▶ **Aim of the task**
Go through the records and write each one out again exactly.

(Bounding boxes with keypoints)

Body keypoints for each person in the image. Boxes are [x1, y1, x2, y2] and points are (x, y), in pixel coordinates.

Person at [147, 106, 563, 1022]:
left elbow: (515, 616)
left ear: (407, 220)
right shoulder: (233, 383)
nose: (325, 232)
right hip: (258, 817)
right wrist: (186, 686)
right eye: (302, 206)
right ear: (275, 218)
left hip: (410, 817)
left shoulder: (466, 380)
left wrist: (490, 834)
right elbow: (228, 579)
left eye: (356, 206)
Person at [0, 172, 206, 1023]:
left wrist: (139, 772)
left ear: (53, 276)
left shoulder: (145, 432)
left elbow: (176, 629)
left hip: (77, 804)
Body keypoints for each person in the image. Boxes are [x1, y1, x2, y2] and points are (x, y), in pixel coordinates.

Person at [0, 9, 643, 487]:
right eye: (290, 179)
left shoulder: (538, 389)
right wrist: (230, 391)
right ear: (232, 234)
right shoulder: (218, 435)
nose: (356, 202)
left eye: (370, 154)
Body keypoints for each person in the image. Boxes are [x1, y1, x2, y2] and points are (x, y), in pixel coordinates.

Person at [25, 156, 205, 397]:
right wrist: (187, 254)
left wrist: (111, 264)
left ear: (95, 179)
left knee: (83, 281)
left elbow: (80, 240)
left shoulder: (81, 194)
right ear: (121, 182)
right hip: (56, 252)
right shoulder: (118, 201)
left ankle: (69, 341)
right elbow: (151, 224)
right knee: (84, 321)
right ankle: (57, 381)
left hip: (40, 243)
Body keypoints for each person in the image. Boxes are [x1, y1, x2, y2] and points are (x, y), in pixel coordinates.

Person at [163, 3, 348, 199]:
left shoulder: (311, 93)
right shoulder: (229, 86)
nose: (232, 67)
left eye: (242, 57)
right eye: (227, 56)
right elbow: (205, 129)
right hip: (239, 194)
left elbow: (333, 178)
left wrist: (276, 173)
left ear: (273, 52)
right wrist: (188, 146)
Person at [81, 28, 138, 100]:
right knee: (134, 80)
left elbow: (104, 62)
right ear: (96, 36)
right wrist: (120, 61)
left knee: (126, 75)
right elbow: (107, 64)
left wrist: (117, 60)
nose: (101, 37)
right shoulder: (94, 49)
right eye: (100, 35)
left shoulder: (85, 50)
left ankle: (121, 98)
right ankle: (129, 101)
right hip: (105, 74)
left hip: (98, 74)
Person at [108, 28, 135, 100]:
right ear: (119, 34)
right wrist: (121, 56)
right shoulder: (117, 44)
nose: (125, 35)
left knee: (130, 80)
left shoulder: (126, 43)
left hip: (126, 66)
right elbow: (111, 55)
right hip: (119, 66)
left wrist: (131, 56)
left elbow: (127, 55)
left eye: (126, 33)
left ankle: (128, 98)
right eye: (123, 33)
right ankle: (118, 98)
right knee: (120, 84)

▶ **Your solution**
Body keypoints for each person in the image. Boxes are [x1, y1, x2, y2] and points are (x, y), in pixel coordinates.

Person at [147, 106, 563, 1022]:
left elbow: (515, 616)
left ear: (407, 220)
right shoulder: (233, 383)
nose: (325, 232)
right hip: (258, 817)
right wrist: (186, 686)
right eye: (302, 206)
right ear: (275, 218)
left hip: (410, 817)
left shoulder: (466, 380)
left wrist: (490, 834)
right elbow: (228, 579)
left eye: (356, 206)
Person at [0, 172, 206, 1023]:
left wrist: (139, 772)
left ear: (53, 276)
left shoulder: (145, 432)
left elbow: (176, 629)
left hip: (77, 804)
Body keypoints for each person in the image. Boxes are [x1, y1, x2, y2] and points are (x, y), in pixel coordinates.

Person at [0, 9, 643, 487]:
right eye: (290, 179)
left shoulder: (538, 389)
right wrist: (230, 391)
right ear: (232, 234)
right shoulder: (218, 435)
nose: (356, 202)
left eye: (370, 154)
Body keypoints for each person in the image. Boxes are [x1, y1, x2, y2] and points are (x, y), in pixel coordinates.

Person at [25, 156, 205, 397]:
right wrist: (187, 254)
left wrist: (111, 264)
left ear: (95, 179)
left knee: (83, 281)
left elbow: (80, 240)
left shoulder: (81, 194)
right ear: (121, 182)
right hip: (56, 252)
right shoulder: (118, 201)
left ankle: (69, 341)
right elbow: (151, 224)
right knee: (84, 321)
right ankle: (57, 381)
left hip: (40, 243)
Body keypoints for each person in the image. Boxes are [x1, y1, x2, y2] and points are (x, y), in pixel coordinates.

Person at [163, 3, 348, 199]:
left shoulder: (311, 93)
right shoulder: (229, 86)
nose: (232, 67)
left eye: (242, 57)
right eye: (227, 56)
right elbow: (205, 129)
right hip: (239, 194)
left elbow: (333, 178)
left wrist: (276, 173)
left ear: (273, 52)
right wrist: (188, 146)
Person at [81, 28, 138, 100]:
right knee: (134, 80)
left elbow: (104, 62)
right ear: (96, 36)
right wrist: (120, 61)
left knee: (126, 75)
right elbow: (107, 64)
left wrist: (117, 60)
nose: (101, 37)
right shoulder: (94, 49)
right eye: (100, 35)
left shoulder: (85, 50)
left ankle: (121, 98)
right ankle: (129, 101)
right hip: (105, 74)
left hip: (98, 74)
Person at [108, 28, 135, 100]:
right ear: (119, 34)
right wrist: (121, 56)
right shoulder: (117, 44)
nose: (125, 35)
left knee: (130, 80)
left shoulder: (126, 43)
left hip: (126, 66)
right elbow: (111, 55)
right hip: (119, 66)
left wrist: (131, 56)
left elbow: (127, 55)
left eye: (126, 33)
left ankle: (128, 98)
right eye: (123, 33)
right ankle: (118, 98)
right knee: (120, 84)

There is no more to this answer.